En effet, bien loin de vous soupçonner, et voici le second fait, d'avoir pris la moindre part au méfait de la veuve en question, je suis bien aise non seulement de vous réitérer l'assurance du contraire, mais encore d'y ajouter sans crainte d'être désavoué, que LL. AA. SSmes Monseigr le Duc et Madme la Duchesse vous connoissent trop homme d'esprit pour vous croire capable d'avoir voulu vous associer publiquement sur une aussi longue route, qu'est celle (en vous jugeant par votre propre aveu) d'Erfurth à Francfort avec une personne que vous auriés reconnue voleuse. Cela n'est entré dans l'esprit de personne, et c'est ce qu'on est en état de vous certifier. Au surplus, s'il y a eu de l'imprudence dans votre fait, elle est du genre de celles qui ne sont point criminelles.

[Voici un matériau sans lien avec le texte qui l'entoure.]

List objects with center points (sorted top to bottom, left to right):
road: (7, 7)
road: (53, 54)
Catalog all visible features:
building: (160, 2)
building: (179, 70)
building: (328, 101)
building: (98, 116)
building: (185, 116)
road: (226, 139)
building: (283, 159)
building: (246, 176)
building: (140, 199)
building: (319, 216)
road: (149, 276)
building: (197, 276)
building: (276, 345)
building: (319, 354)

Quant au mot de Maitresse que vous relevés, Monsieur, je n'ai fait en l'employant que me conformer à ce qui est d'usage à cet égard en Allemagne, où une gouvernante d'enfans nomme le Père et la Mère des Enfans, dont l'éducation et l'instruction lui sont confiées, son Maître et sa Maîtresse d'où il résulte, que de n'avoir pas été servante, n'empêche pas qu'on n'ait pû avoir une maîtresse; mais je n'insisterai pas sur une bagatelle tout à fait étrangère à l'objet principal; je n'entrerai pas non plus dans tous les détails dont votre lettre est remplie, parce que quinze ans de tems les ont presque entièrement effacés de mon souvenir; je n'ajouterai qu'un mot encore, c'est que la Dame, chés qui la Schweiker a servi en qualité de Gouvernante d'Enfans est en vie, et se trouve actuellement à Gotha, & qu'elle, aussi bien que quelques domestiques qui l'ont servie dans le même tems, se rappellent très bien la conduite de la Schweiker, son évasion et tout ce qui y a du rapport.

Mais en voilà assés et peut être trop sur une matière aussi désagréable. Je n'y aurai cependant point de regret, si ce que je viens d'avoir l'honneur de vous dire, peut contribuer à rendre le calme à votre âme, et vous engager à croire votre réputation à couvert de tout reproche. Il me semble que votre meilleur ami ne devroit pas avoir de plus sage conseil à vous donner, que celui de vous en tenir là.

J'ai l'honneur d'être avec une parfaite considération

Monsieur

Votre très humble et très obéissant serviteur.